Karolina Gałecka, rzeczniczka warszawskiego ratusza, w rozmowie z portalem niezalezna.pl zdementowała te pogłoski. 

- Sytuacja jest dynamiczna, ale uspokajam. Na chwilę obecną nie mamy informacji, by miasto miało być w jakiś sposób odcięte, objęte kwarantanną. Jest to domena administracji rządowej, nie mamy żadnych informacji ze strony wojewody, by taka sytuacja miała mieć miejsce.

- powiedziała w rozmowie z niezalezna.pl Gałecka.
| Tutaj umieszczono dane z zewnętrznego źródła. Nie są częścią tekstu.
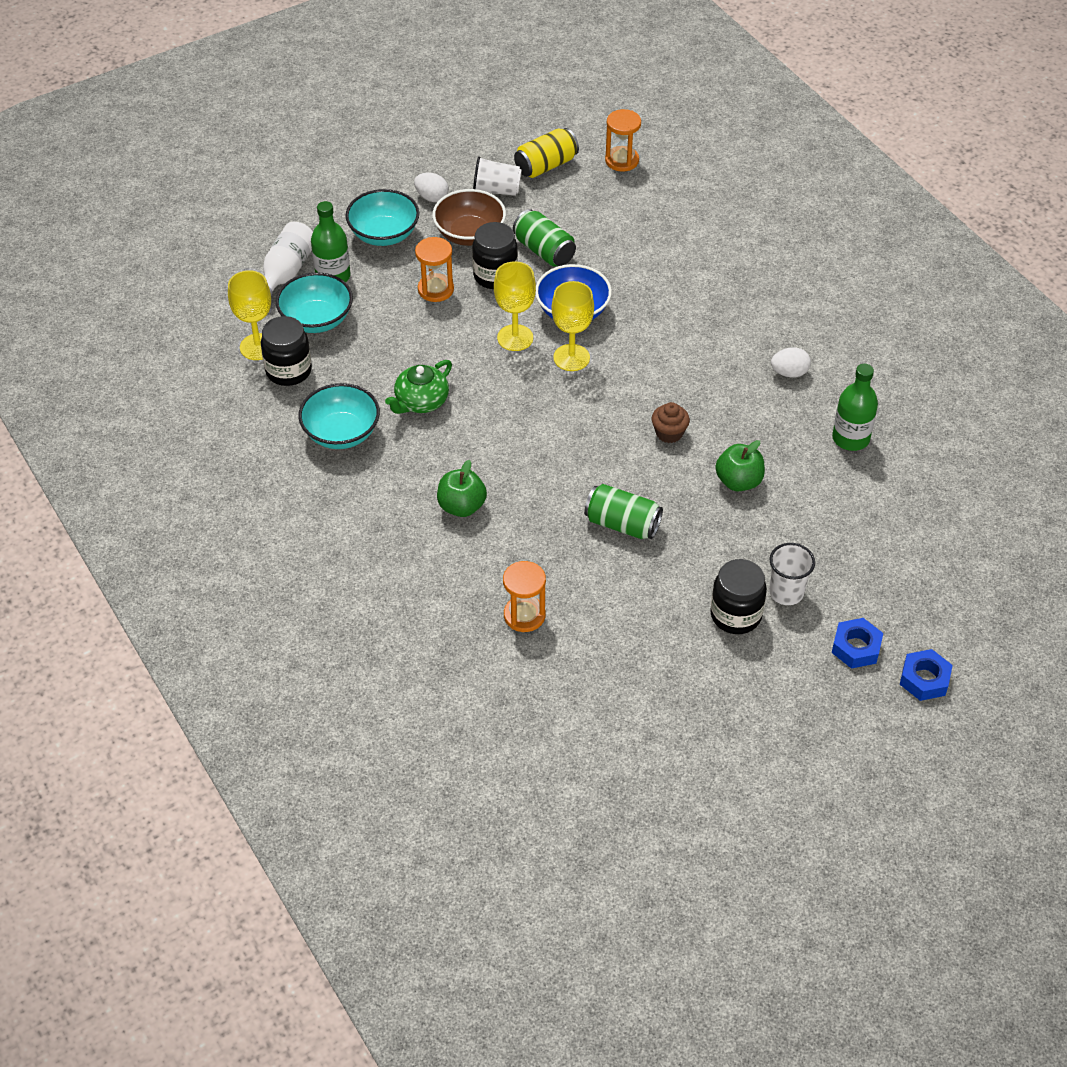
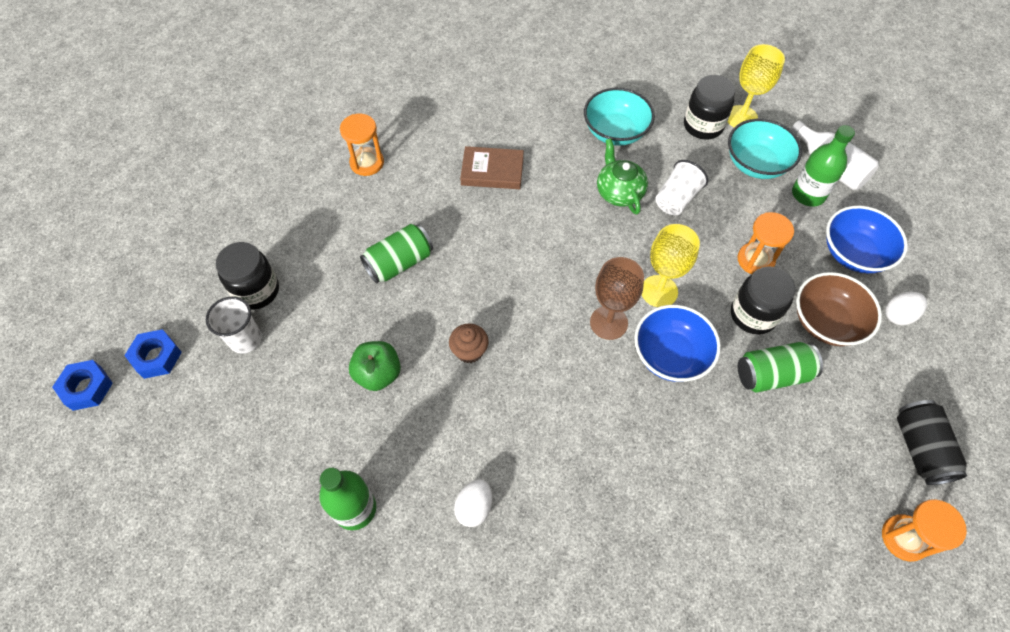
camera: 120 degrees right, 10 degrees up
turquoise bowl [345,189,419,246] -> blue bowl [826,206,908,273]
green apple [437,460,487,517] -> brown book [460,146,524,189]
white cup [473,156,522,196] -> white cup moved to [655,160,708,215]
yellow can [514,128,579,178] -> black can [897,400,967,485]
yellow goblet [552,281,594,371] -> brown goblet [590,257,644,340]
Dodała, że ratusz nie ma żadnych informacji, by Warszawa miała być „odcięta” w jakikolwiek sposób.

CZYTAJ TAKŻE: Jak Warszawa przygotowana jest na koronawirusa?

Dzisiaj na Twitterze do sprawy odniósł się również rzecznik rządu, Piotr Mueller.

- Organy do tego uprawnione nie podjęły takiej decyzji ani jej nie planują - napisał rzecznik.